We’re very used to representing quantities by numbers. The cash register will tell us how much we have to pay, and the pump at the gas station will tell us how much gasoline we poured into our tank, and the scale will tell us how much we weigh – all by showing us a number. We are used to interpreting these numbers, and we have acquired a whole arsenal of practices and distinctions around quantities and numbers, many of which we have come to take for granted. When we watch children struggle with the very things we have come to take for granted, we have an opportunity to re-learn and re-appreciate the subtlety and the sophistication involved. Watching children can make the familiar seem strange and fresh. I intend to highlight some of these subtleties, starting in this post.

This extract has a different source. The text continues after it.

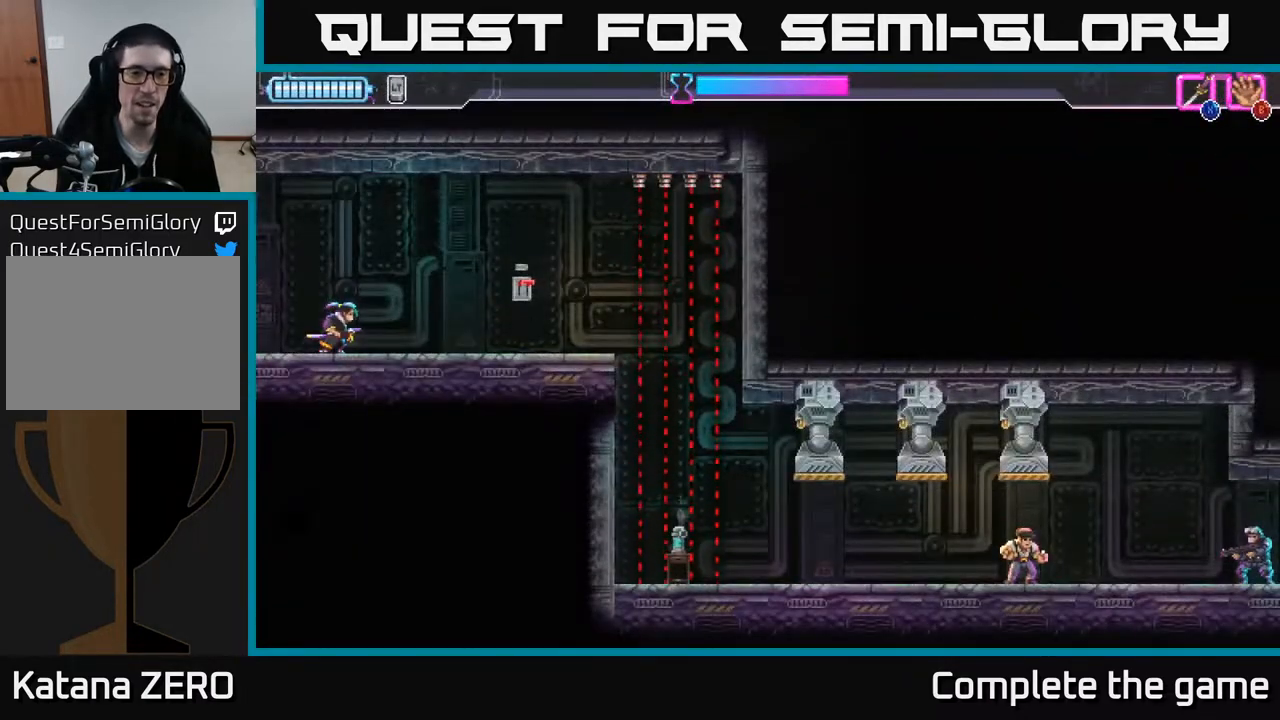
{"buttons": ["B"], "left_stick": "center", "right_stick": "center", "events": [[450, "left_stick", "center"], [467, "B", "down"]]}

Not all kinds of quantities are the same, and not all kinds of numbers are the same. We’ve all heard or read statements like “The average American adult male has 2.2 kids and .9 automobiles, and has been married 1.1 times.” (These specific numbers are completely made up.) And we know, as adults, that there is no one person we could point to who is “the average American adult male”, and if we found that person, he wouldn’t have 2.2 kids. We can be quite sure about that, because there is no such thing as a living and breathing .2 kid.
And yet we can make meaning of the statement “The average American adult male has 2.2 kids” by treating it as a short-hand for “American adult males, on average, have 2.2 kids” or “the number of kids that American adult males have, averages 2.2”. We could visualize this in many ways, for instance: “if you took ten typical American adult males, they would have about 22 kids total.” The phrase “2.2 kids” can be perfectly meaningful even if there is no such thing as a .2 kid.
We also know that certain kinds of numbers aren’t suitable to draw certain kinds of conclusions from. For example, if you discovered that your telephone number is exactly twice what mine is, it is hard to see what this means for either of us. Telephone numbers aren’t set up for conclusions to be drawn about ratios. For all intents and purposes, those ratios are meaningless.
This is the first post in an intended series about different kinds of quantity and the different kinds of conclusions you can draw from them.